Exercise aim: Reproduce the listing in full. Omit the pictures.

Data for analysis:
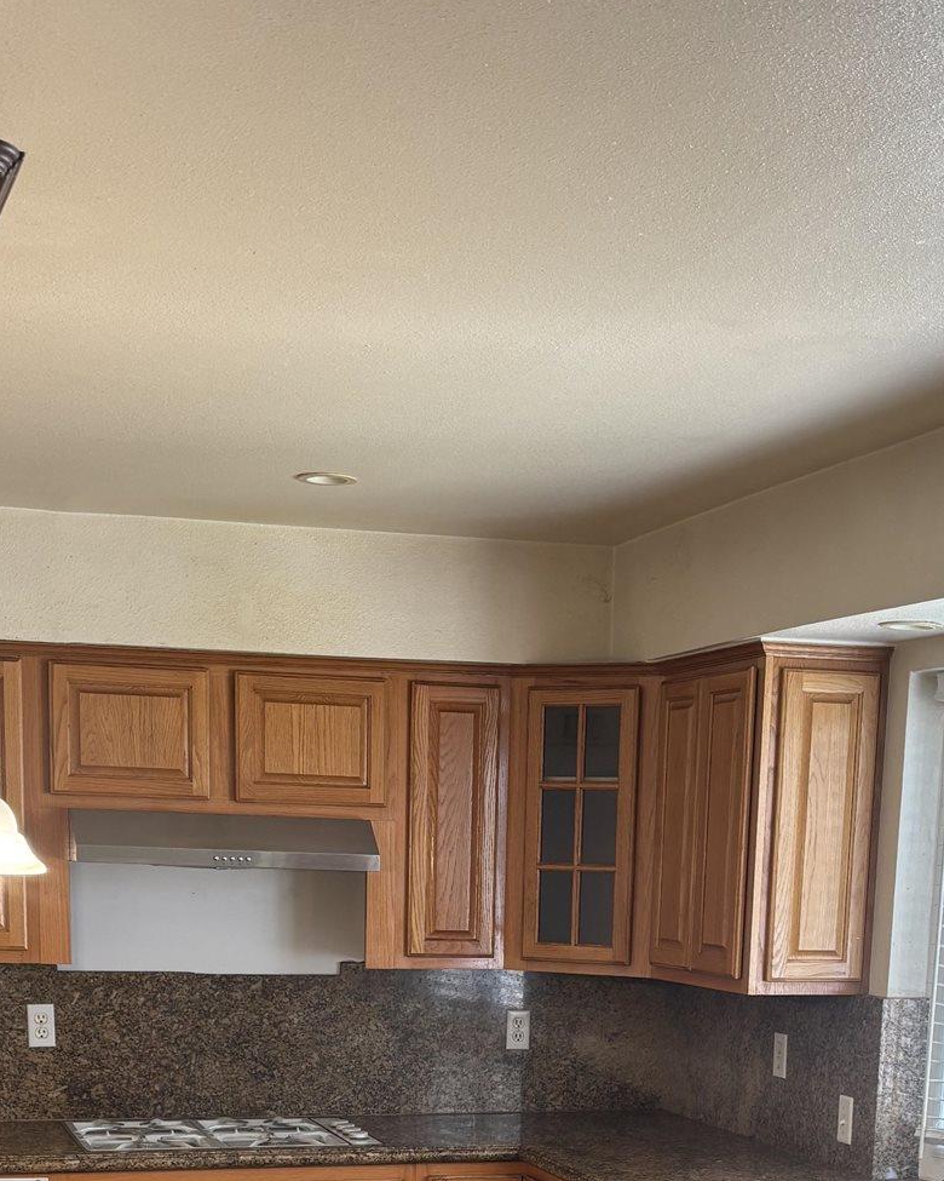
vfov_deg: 29.2
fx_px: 2095
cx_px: 518
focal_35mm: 60
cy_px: 1203
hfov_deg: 25.4
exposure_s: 1/60
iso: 80
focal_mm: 5.96
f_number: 1.6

Written response:
vfov_deg: 29.2
fx_px: 2095
cx_px: 518
focal_35mm: 60
cy_px: 1203
hfov_deg: 25.4
exposure_s: 1/60
iso: 80
focal_mm: 5.96
f_number: 1.6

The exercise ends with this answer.